It's nice when your client finally pays attention.

By PENNY RIGHTHAND, CLU, ChFC

I went to a baseball game last summer. It's one of my favorite things to do on a warm summer's day-go out to the ballpark, drink beer, eat Cracker Jack and cheer for my favorite team.
As one of the players was rounding the bases after having hit a homer and as my voice was starting to crack from screaming, I asked my friend sitting next to me, who also sells life insurance, "Wouldn't it be nice to be cheered every time we did what we are being paid to do?"
When was the last time you were paid $5 million and applauded for doing what you were hired to do? Personally, I'd settle for one or the other.

I'm not complaining. I just like the idea of the little man jumping out of his chair and applauding loudly instead of reluctantly signing the check and slowly tearing the check out of his checkbook to pay for the privilege of making someone's life easier.

I like to hear wild whistling because I've helped a rich, 80-year-old man arrange things so that his six children won't want to murder his 56-year-old wife when he dies because she took away their fortune.
Well, last week I got the call. Larry Lansky called.

Larry is the client I started talking with 15 years ago when I first came into the business. I didn't know anything back then, but I knew how to ask a lot of questions and I knew that this then-teacher's toy train collection was not a good way to plan to take care of his wife when he died.

But Larry was smart. He was the faculty advisor to the winning high school debate team. And he out-debated me. He didn't need life insurance-except, of course, a little term here and there. His dad had a successful business in the Bay Area and a nice home where he lived with Larry's special-needs brother who was also near 60. Larry expected that when his 90-year-old dad died, his substantial assets would be sufficient to support his brother.

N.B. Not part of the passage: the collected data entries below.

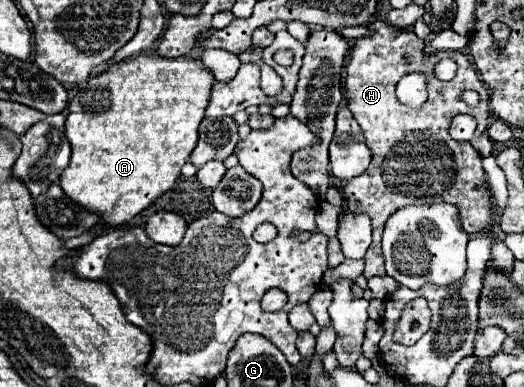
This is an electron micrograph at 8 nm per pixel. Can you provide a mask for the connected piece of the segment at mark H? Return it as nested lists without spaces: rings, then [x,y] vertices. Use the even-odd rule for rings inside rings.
[[[385,20],[371,22],[369,30],[371,34],[357,38],[349,50],[345,98],[365,134],[373,160],[361,176],[351,178],[343,188],[347,208],[369,214],[373,222],[373,242],[365,254],[365,278],[385,274],[381,232],[387,218],[407,204],[449,202],[459,208],[467,234],[493,230],[493,200],[489,188],[485,190],[487,180],[481,168],[481,156],[469,142],[457,142],[449,136],[451,120],[457,114],[471,114],[477,120],[477,134],[483,134],[489,124],[489,94],[475,66],[461,52],[435,52],[425,56],[425,44],[413,30],[393,30]],[[441,58],[453,58],[459,66],[455,78],[449,82],[439,82],[433,76],[433,66]],[[411,72],[425,74],[427,102],[421,108],[403,106],[395,96],[397,82]],[[465,90],[479,92],[481,102],[477,108],[469,108],[461,102],[461,92]]]

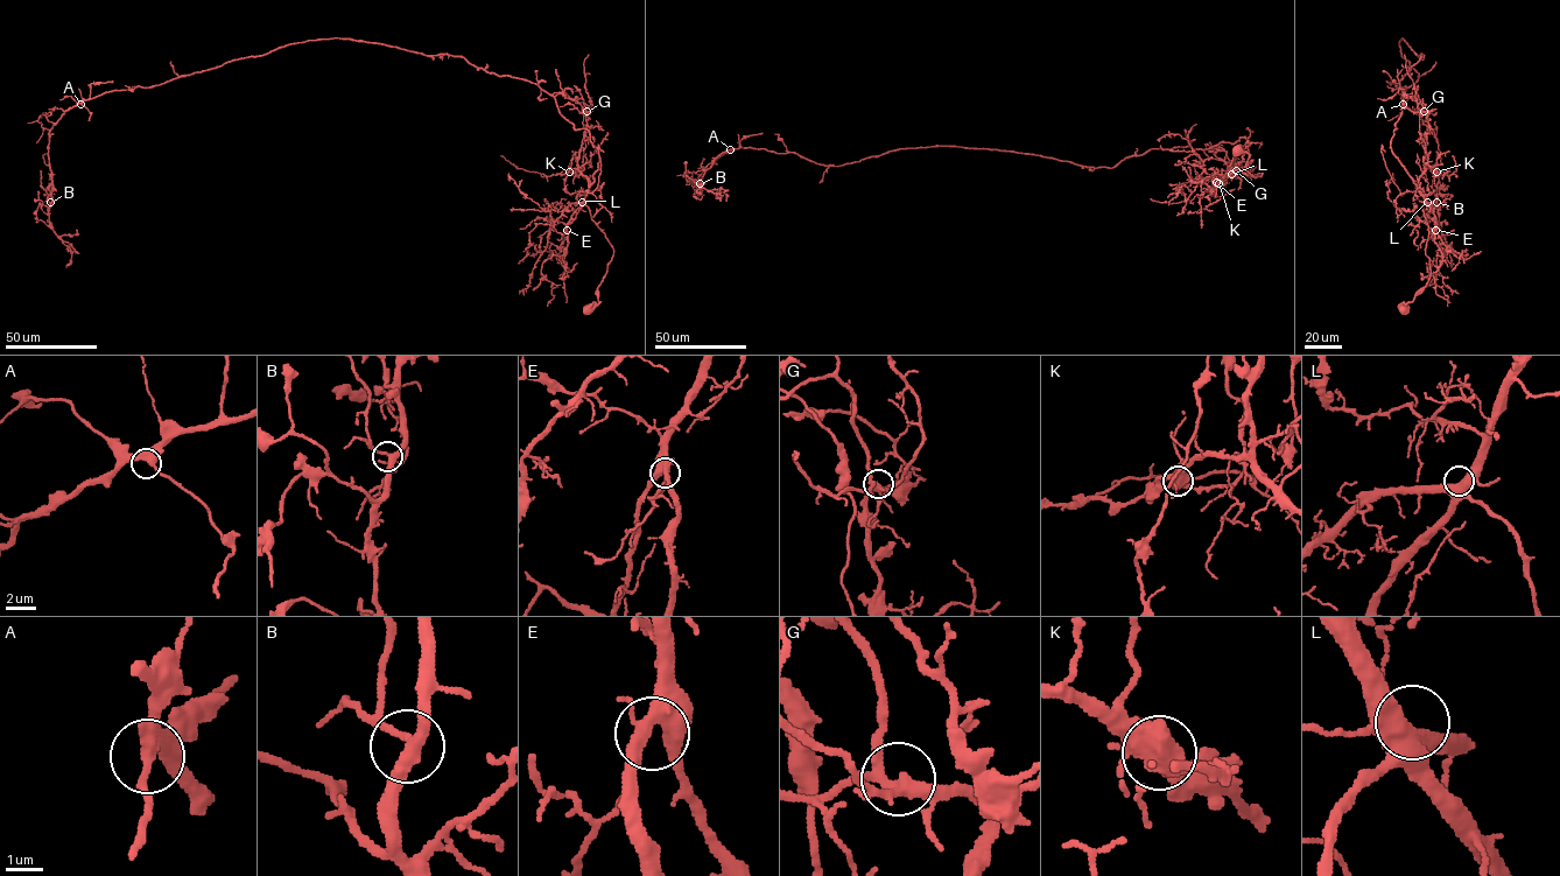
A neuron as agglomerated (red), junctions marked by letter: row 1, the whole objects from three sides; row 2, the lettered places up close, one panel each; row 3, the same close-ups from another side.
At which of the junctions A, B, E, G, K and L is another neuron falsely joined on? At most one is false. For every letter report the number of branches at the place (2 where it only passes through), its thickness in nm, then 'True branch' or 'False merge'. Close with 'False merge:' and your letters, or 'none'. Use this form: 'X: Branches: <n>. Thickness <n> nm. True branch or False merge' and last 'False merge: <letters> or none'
A: Branches: 3. Thickness 360 nm. True branch
B: Branches: 3. Thickness 320 nm. True branch
E: Branches: 3. Thickness 360 nm. True branch
G: Branches: 5. Thickness 320 nm. True branch
K: Branches: 4. Thickness 550 nm. False merge
L: Branches: 3. Thickness 460 nm. True branch
False merge: K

I wasn't so sure. And the longer I was in this business, or the older I got, the less sure I became. So I kept calling him every year or so, trying to find the hole in his plan. Besides, I enjoyed the repartee.

At 60 he was offered early retirement, and he and his lovely bride decided to leave the congestion of urban life and move to the rural hinterlands for a more pastoral existence. When he moved, I stopped calling him. But he called me every time he got a letter from one of his term carriers to ask how much it would cost to do this or that.

The long-awaited call

Then one day last week, the call came. "It's Larry Lansky," my secretary said to me, rolling her eyes. "Do you want to talk to him?" (She has strict instructions not to put through anyone who we suspect is going to waste my time, except close relatives.)

I picked up the phone.

"Larry!" I was happy to hear from him.

"Hi, Penny," he replied. "I got one of those orange envelopes in the mail from one of those insurance companies."

You can imagine my delight.

"So Larry," I quipped, "What are you calling to tell me that you're not going to do this time?"

"Oh, you remember me after all!" he said. "Well, you might want to record this conversation for your other clients."

I sat down in my chair to listen.

"Do you remember that conversation we had in my living room 15 years ago?"

I forgot, right?

I could hear the crowd cheering. I'd hit a home run!

"You said I should get rid of that term insurance and get some whole life insurance'that it would give me a disciplined savings plan and that Diane would have something when I died. But I was sure my toy trains and my father's business would take care of my wife and my brother." He paused. "I should have listened to you. You were right."

I was right. And someone besides me knew it. I could hear the crowd cheering. I'd hit a home run!
"Can I have that in writing?" I asked.

"I'll give it to you in writing. My father got senile," he continued, "and before we realized what was happening, he gave the business away and spent all his money, and left me with my 63-year-old special-needs brother to take care of.

"So I'm ready to do it now. What's it gonna cost me?"

I was not happy for what happened to him or his Dad. I was just happy to have my suspicions and beliefs about the unpredictability of life confirmed.

Yogi Berra, that great Yankee catcher, was right when he said with his infinite wisdom, "It ain't over till it's over."